WHAT THE TASK REQUIRES ->
Please copy the stretch of the material from the line containing "微信web开发者工具 v0.11.122100" through the line containing "l'intérieur.", both of those lines included.
━━━ SUPPLIED MATERIAL
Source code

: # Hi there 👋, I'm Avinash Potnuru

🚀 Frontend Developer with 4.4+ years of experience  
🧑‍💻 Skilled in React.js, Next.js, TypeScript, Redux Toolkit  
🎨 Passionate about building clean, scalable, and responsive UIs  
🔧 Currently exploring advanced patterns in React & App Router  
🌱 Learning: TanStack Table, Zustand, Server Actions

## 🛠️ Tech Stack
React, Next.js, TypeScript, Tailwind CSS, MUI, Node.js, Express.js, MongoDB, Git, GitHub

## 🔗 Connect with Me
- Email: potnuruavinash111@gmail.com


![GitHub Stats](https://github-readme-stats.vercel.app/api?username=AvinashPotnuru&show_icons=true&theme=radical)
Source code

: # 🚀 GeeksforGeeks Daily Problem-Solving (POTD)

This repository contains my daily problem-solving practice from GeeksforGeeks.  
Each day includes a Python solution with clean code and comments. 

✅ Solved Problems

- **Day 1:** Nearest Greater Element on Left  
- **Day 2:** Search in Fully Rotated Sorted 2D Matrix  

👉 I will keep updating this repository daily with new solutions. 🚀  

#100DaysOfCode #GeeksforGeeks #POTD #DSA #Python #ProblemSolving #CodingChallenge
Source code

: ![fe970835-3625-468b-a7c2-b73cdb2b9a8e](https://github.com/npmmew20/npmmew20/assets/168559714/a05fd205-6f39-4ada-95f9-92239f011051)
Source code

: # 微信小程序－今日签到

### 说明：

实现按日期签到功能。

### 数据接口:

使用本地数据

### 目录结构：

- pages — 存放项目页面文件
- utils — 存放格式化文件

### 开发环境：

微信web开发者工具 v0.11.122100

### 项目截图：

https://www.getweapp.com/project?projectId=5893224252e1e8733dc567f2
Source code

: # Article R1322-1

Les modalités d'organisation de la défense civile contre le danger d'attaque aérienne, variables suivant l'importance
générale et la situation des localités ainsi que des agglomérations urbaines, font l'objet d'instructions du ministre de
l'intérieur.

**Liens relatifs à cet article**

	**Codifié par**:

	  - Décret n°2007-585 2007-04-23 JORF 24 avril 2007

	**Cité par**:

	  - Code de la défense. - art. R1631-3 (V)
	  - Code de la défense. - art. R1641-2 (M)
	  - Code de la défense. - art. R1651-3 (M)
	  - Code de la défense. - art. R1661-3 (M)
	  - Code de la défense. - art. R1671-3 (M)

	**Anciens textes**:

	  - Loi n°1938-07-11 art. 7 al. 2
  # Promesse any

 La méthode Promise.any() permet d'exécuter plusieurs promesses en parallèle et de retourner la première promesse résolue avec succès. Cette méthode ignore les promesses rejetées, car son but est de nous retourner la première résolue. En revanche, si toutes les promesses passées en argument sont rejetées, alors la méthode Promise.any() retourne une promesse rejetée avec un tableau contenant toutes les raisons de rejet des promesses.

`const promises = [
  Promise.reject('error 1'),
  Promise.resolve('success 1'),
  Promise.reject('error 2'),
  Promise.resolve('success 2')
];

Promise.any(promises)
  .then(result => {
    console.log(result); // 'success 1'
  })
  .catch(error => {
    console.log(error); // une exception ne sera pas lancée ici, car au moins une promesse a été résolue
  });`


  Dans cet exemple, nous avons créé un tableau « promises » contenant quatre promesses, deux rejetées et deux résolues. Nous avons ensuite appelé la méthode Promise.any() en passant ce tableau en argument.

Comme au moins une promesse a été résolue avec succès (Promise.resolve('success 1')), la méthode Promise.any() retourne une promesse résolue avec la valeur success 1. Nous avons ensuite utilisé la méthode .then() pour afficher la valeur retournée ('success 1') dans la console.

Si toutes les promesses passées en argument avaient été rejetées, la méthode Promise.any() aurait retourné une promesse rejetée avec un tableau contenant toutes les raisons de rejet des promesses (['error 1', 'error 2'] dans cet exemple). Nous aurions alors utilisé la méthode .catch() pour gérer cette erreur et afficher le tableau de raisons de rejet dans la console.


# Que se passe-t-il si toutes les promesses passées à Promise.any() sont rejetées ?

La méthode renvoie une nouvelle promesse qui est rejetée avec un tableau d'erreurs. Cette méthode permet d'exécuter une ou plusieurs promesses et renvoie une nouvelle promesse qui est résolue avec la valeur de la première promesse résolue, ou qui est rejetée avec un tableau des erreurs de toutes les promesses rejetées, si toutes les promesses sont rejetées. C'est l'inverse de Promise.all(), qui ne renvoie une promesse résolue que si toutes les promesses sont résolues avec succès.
━━━━━━
WRITTEN RESPONSE ->
微信web开发者工具 v0.11.122100

### 项目截图：

https://www.getweapp.com/project?projectId=5893224252e1e8733dc567f2
Source code

: # Article R1322-1

Les modalités d'organisation de la défense civile contre le danger d'attaque aérienne, variables suivant l'importance
générale et la situation des localités ainsi que des agglomérations urbaines, font l'objet d'instructions du ministre de
l'intérieur.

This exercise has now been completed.